### Problem:
Can you pull out each line of the data below that includes the word "için"?

*** Opening Data shown ***

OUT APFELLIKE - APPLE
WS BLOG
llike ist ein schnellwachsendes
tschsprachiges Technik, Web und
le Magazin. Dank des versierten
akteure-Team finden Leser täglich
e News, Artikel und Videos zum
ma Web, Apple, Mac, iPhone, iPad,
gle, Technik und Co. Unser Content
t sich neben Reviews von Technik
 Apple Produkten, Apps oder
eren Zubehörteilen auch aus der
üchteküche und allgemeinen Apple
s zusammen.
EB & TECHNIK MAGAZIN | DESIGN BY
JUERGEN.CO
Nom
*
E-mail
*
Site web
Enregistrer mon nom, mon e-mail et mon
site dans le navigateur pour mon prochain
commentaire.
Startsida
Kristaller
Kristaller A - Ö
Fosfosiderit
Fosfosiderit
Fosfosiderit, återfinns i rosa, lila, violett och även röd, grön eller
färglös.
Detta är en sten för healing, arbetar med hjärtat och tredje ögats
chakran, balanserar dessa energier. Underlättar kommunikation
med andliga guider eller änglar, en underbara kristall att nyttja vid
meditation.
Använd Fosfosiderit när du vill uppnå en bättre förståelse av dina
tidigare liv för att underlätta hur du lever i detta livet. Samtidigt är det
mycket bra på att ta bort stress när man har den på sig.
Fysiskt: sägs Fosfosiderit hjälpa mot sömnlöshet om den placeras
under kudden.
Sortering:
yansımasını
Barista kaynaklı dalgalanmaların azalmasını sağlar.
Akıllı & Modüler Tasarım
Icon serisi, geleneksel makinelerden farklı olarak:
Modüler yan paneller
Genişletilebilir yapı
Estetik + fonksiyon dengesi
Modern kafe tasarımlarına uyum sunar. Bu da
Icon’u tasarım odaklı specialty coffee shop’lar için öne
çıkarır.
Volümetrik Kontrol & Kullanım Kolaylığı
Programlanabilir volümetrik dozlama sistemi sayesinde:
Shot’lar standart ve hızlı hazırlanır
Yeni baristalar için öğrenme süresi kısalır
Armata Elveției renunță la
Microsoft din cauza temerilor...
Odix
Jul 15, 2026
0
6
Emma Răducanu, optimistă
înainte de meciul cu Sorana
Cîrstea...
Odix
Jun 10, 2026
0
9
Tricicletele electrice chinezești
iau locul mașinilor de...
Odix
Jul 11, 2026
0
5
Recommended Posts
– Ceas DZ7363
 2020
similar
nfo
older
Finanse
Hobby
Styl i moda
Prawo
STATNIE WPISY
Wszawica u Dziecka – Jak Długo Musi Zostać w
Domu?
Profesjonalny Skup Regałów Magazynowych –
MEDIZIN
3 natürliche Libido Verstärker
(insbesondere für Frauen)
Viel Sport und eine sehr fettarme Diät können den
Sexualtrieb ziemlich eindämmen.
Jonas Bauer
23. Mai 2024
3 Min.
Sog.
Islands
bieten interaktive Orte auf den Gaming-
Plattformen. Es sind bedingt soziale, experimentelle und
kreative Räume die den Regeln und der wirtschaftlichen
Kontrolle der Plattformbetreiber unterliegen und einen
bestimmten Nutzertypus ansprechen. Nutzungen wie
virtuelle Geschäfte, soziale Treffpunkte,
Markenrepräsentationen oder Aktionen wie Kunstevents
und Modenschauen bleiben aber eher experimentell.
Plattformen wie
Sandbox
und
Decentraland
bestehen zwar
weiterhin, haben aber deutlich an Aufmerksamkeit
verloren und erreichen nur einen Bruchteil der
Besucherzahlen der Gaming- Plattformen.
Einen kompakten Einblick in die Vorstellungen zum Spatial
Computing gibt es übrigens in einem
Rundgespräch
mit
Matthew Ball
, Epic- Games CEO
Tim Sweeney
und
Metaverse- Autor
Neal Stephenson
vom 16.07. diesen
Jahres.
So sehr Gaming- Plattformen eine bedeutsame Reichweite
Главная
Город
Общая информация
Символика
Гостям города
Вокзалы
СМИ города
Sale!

*** Closing Data shown ***

### Problem solution:
Icon’u tasarım odaklı specialty coffee shop’lar için öne
Yeni baristalar için öğrenme süresi kısalır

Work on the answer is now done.